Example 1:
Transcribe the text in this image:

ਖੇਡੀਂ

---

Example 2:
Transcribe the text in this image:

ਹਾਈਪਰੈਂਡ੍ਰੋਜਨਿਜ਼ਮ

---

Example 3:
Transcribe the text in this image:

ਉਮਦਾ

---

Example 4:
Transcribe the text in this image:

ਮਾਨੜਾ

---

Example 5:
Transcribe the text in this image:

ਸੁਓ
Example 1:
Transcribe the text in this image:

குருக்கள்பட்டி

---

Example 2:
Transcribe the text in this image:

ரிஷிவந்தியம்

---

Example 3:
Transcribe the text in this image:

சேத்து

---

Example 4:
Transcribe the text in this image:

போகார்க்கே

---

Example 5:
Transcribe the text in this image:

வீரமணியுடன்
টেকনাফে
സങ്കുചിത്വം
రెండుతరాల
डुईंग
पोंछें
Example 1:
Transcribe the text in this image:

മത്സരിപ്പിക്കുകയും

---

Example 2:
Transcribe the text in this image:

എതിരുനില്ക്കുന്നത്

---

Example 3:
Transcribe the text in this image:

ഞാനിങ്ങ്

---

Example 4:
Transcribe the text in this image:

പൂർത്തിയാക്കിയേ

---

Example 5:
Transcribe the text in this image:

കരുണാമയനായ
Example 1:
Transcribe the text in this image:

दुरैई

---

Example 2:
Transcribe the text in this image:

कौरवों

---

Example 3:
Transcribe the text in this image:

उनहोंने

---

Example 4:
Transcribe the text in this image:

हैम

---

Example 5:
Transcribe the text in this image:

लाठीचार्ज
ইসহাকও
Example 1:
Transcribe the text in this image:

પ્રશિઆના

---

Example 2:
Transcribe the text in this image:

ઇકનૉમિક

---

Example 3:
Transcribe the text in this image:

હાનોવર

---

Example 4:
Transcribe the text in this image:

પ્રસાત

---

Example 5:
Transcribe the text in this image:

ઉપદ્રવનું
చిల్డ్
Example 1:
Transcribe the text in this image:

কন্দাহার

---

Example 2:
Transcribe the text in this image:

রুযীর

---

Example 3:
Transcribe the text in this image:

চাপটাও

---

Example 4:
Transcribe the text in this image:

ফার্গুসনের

-----

:: Exercise goal ::
Every entry needs to be copied again, word for word.

:: Response area ::
Example 1:
Transcribe the text in this image:

ਖੇਡੀਂ

---

Example 2:
Transcribe the text in this image:

ਹਾਈਪਰੈਂਡ੍ਰੋਜਨਿਜ਼ਮ

---

Example 3:
Transcribe the text in this image:

ਉਮਦਾ

---

Example 4:
Transcribe the text in this image:

ਮਾਨੜਾ

---

Example 5:
Transcribe the text in this image:

ਸੁਓ
Example 1:
Transcribe the text in this image:

குருக்கள்பட்டி

---

Example 2:
Transcribe the text in this image:

ரிஷிவந்தியம்

---

Example 3:
Transcribe the text in this image:

சேத்து

---

Example 4:
Transcribe the text in this image:

போகார்க்கே

---

Example 5:
Transcribe the text in this image:

வீரமணியுடன்
টেকনাফে
സങ്കുചിത്വം
రెండుతరాల
डुईंग
पोंछें
Example 1:
Transcribe the text in this image:

മത്സരിപ്പിക്കുകയും

---

Example 2:
Transcribe the text in this image:

എതിരുനില്ക്കുന്നത്

---

Example 3:
Transcribe the text in this image:

ഞാനിങ്ങ്

---

Example 4:
Transcribe the text in this image:

പൂർത്തിയാക്കിയേ

---

Example 5:
Transcribe the text in this image:

കരുണാമയനായ
Example 1:
Transcribe the text in this image:

दुरैई

---

Example 2:
Transcribe the text in this image:

कौरवों

---

Example 3:
Transcribe the text in this image:

उनहोंने

---

Example 4:
Transcribe the text in this image:

हैम

---

Example 5:
Transcribe the text in this image:

लाठीचार्ज
ইসহাকও
Example 1:
Transcribe the text in this image:

પ્રશિઆના

---

Example 2:
Transcribe the text in this image:

ઇકનૉમિક

---

Example 3:
Transcribe the text in this image:

હાનોવર

---

Example 4:
Transcribe the text in this image:

પ્રસાત

---

Example 5:
Transcribe the text in this image:

ઉપદ્રવનું
చిల్డ్
Example 1:
Transcribe the text in this image:

কন্দাহার

---

Example 2:
Transcribe the text in this image:

রুযীর

---

Example 3:
Transcribe the text in this image:

চাপটাও

---

Example 4:
Transcribe the text in this image:

ফার্গুসনের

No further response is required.